La chef de la diplomatie canadienne a affirmé que le Canada commettrait une grave erreur en se retirant de ces traités, qui englobent plusieurs sortes de drogues.

«Nous reconnaissons que nous allons contrevenir à ces traités. Nous devons être ouverts à ce sujet. Nous croyons toutefois que nous allons continuer d'avancer dans la même direction que celle que ces traités nous invitent à suivre, c'est-à-dire que le Canada demeure déterminé à protéger la santé et la sécurité des Canadiens, et le Canada demeure prêt à travailler étroitement avec ses partenaires internationaux», a dit la ministre.

«Ces traités portent sur une multitudes d'enjeux, et le cannabis est un des nombreux sujets qui y sont abordés. Ce serait une erreur de se retirer de l'ensemble de ces traités. On a qu'a penser à la crise des opioïdes. Nous devons tous être préoccupés par cette crise», a soutenu la ministre, soulignant que la légalisation du cannabis est «une réponse canadienne à des conditions canadiennes».

À l'heure actuelle, le Canada figure parmi plus de 185 pays signataires de trois traités des Nations unies sur les drogues - la Convention unique sur les stupéfiants de 1961, la Convention sur les substances psychotropes de 1971 et la Convention des Nations unies contre le trafic illicite de stupéfiants et de substances psychotropes de 1988. Ces conventions exigent des États membres qu'ils adoptent des mesures appropriées afin de lutter contre le commerce de drogues illicites.

Dans le cas de la Convention unique sur les stupéfiants de 1961, le Canada doit donner un avis d'un an pour s'en retirer.
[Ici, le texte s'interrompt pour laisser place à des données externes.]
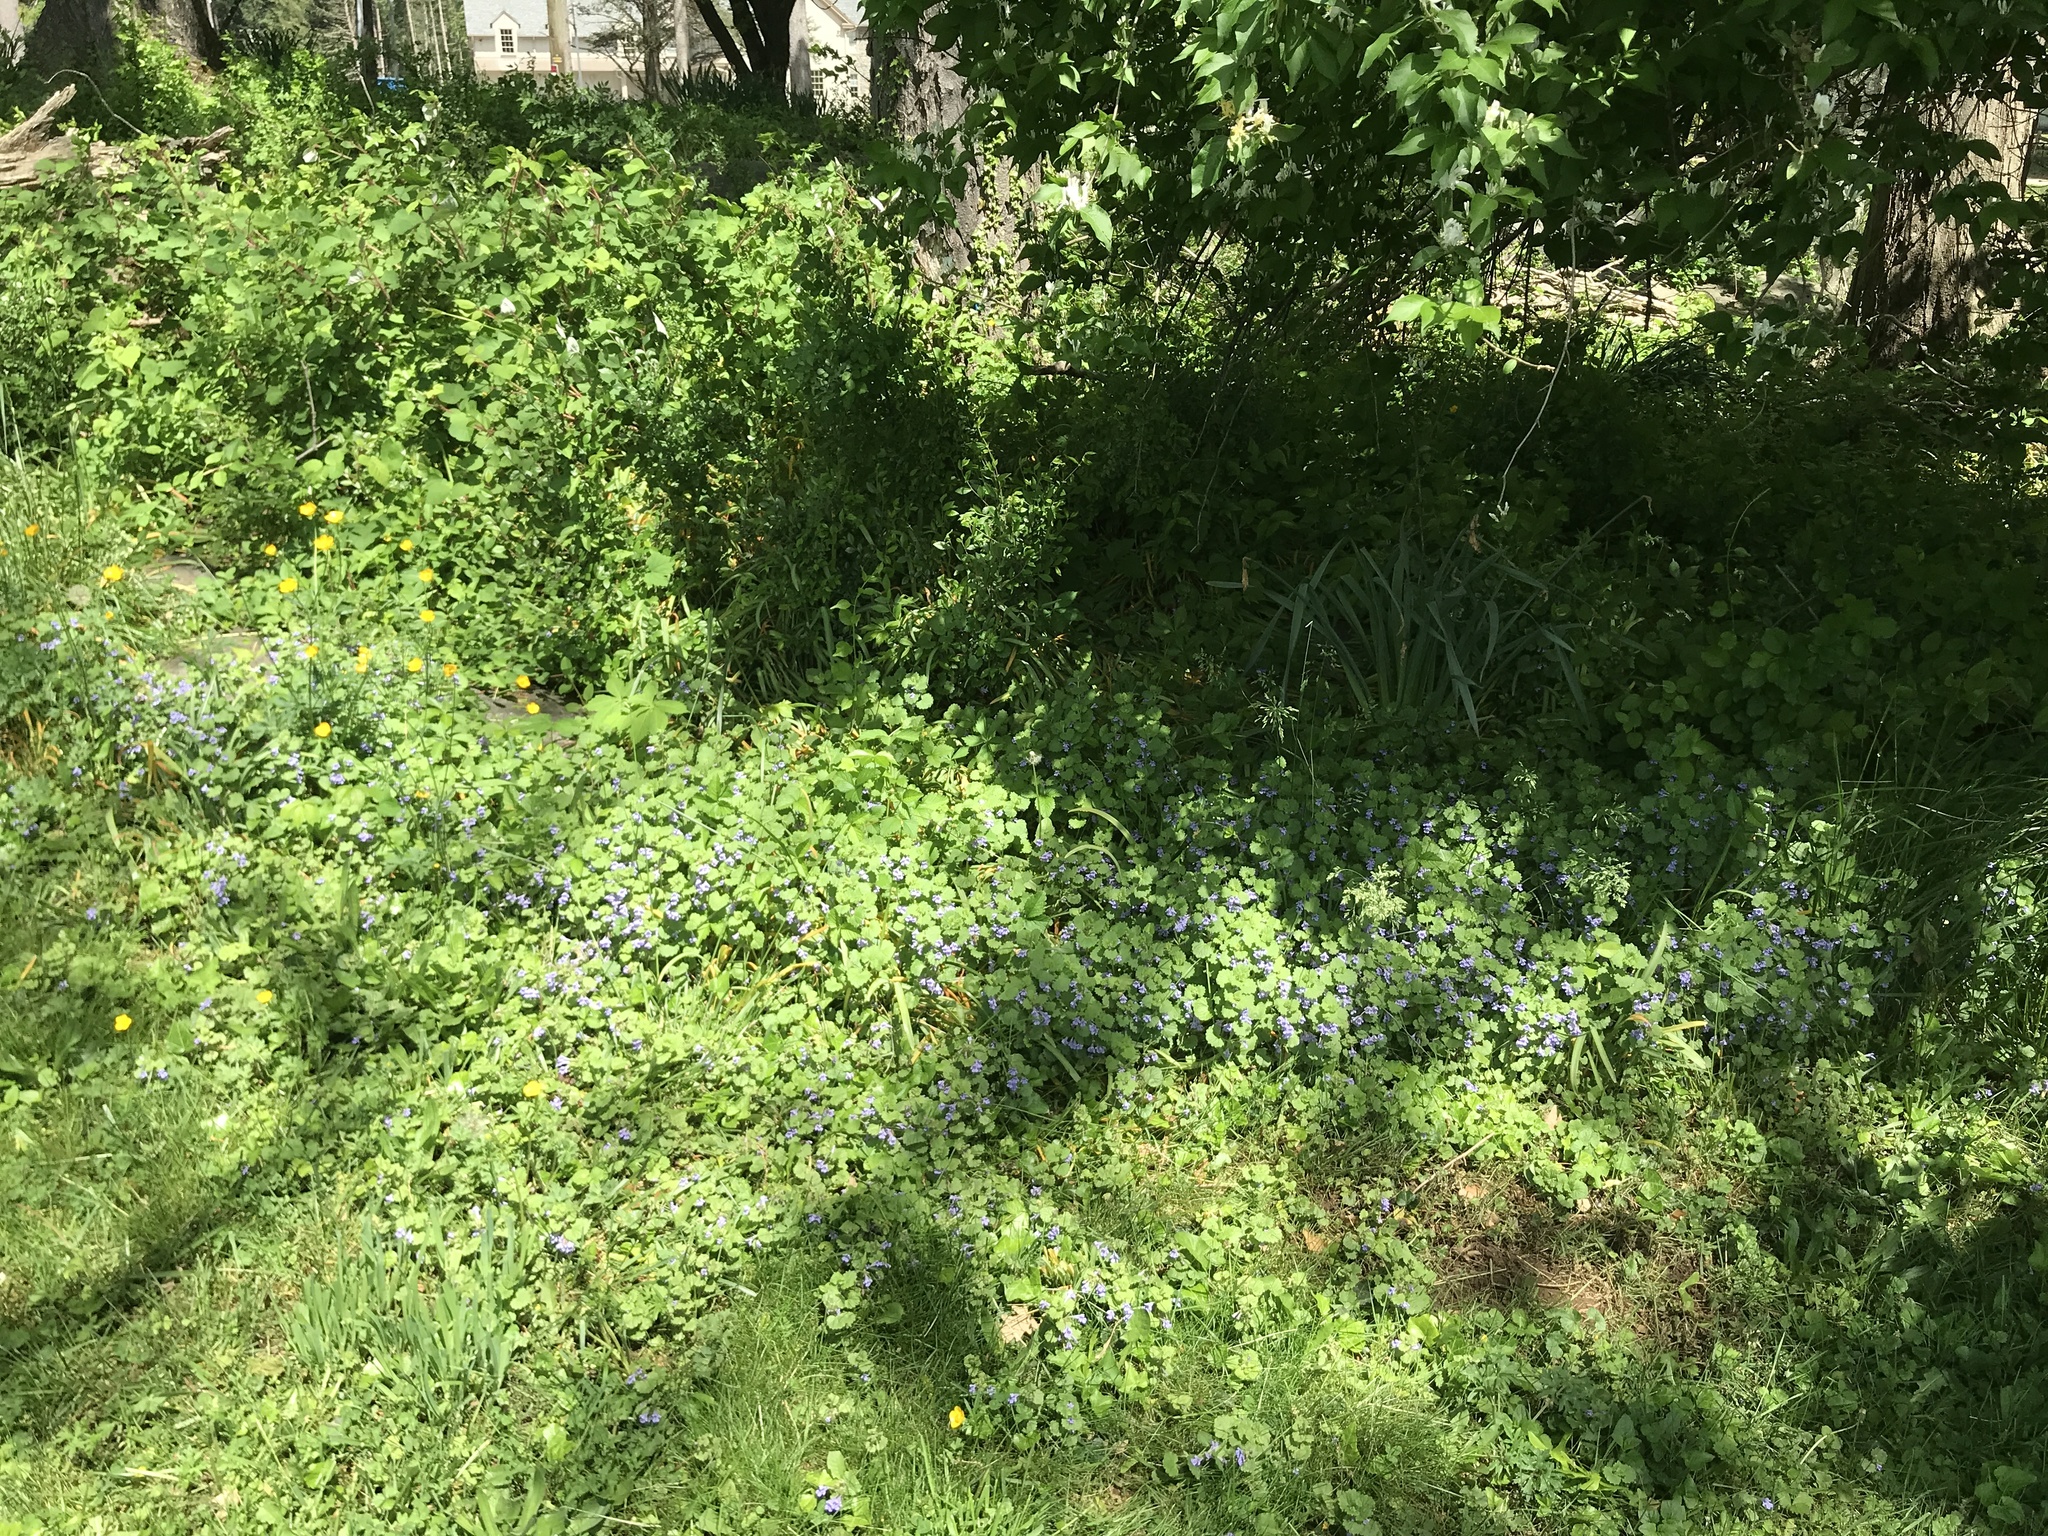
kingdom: Plantae
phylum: Tracheophyta
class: Magnoliopsida
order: Lamiales
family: Lamiaceae
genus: Glechoma
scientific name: Glechoma hederacea
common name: Ground ivy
Dans le cas des deux autres traités, il doit donner un avis de six mois.

Devant le comité, la ministre Freeland a soutenu que la décision du gouvernement Trudeau de légaliser la marijuana n'a pas entaché la réputation du pays à l'étranger, soulignant que le Canada avait été réélu en mars 2017, une semaine après le dépôt du projet de loi légalisant le cannabis, en tant que membre de la Commission des stupéfiants des Nations unies alors que le siège était convoité par plusieurs pays.

«Cela a démontré que nous avons travaillé étroitement avec nos partenaires internationaux pour leur expliquer nos intentions pour qu'ils comprennent ce que nous sommes en train de faire», a-t-elle insisté.

Le sénateur conservateur Léo Housakos a toutefois répliqué que le gouvernement Trudeau a sous-estimé les conséquences néfastes que la légalisation du cannabis aura sur les relations canado-américaines. Il a rappelé que l'administration Trump demeure farouchement opposée à la légalisation de cette drogue et que cela pourrait avoir des conséquences sur les voyageurs canadiens.

«Vous minimisez l'impact que cela va avoir sur notre plus grand partenaire commercial et notre plus grand allié, les États-Unis. (...) Il semble ne pas avoir eu de dialogue suffisant sur cet enjeu. La marijuana demeure une drogue illégale en vertu des lois fédérales aux États-Unis», a dit M. Housakos.

La ministre Freeland a répliqué que le Canada est un pays souverain qui peut choisir une voie différente de celle des États-Unis. Elle a aussi rappelé que neuf États où vivent plus de 20% de la population américaine ont déjà légalisé la marijuana à des fins récréatives et que quatre des 11 États américains limitrophes à la frontière l'ont légalisée.

«Je sais que cela a été fait à l'échelle des États américains. Mais cela démontre que c'est aussi une réalité américaine», a-t-elle dit.

DES AMENDEMENTS EN VUE

Le comité des affaires étrangères et du commerce international du Sénat est l'un des quatre comités de la Chambre haute qui étudient le projet de loi C-45 visant à légaliser la marijuana. Trois de ces quatre comités avaient jusqu'à mardi pour fournir leurs recommandations à un autre comité, qui lui décidera s'il propose des amendements au projet de loi. 

L'un d'entre eux, le comité sénatorial des peuples autochtones, a notamment suggéré de reporter «d'au moins un an» la légalisation du cannabis, plaidant que le gouvernement n'a pas suffisamment consulté les Premières Nations, Inuit et Métis. 

Le même comité recommande aussi d'exiger que le gouvernement fédéral réserve «au moins 20% des permis de production de cannabis aux producteurs qui se trouvent sur des terres qui appartiennent aux gouvernements autochtones ou qui relèvent de leur compétence». 

Le vote final sur le projet de loi doit avoir lieu le 7 juin.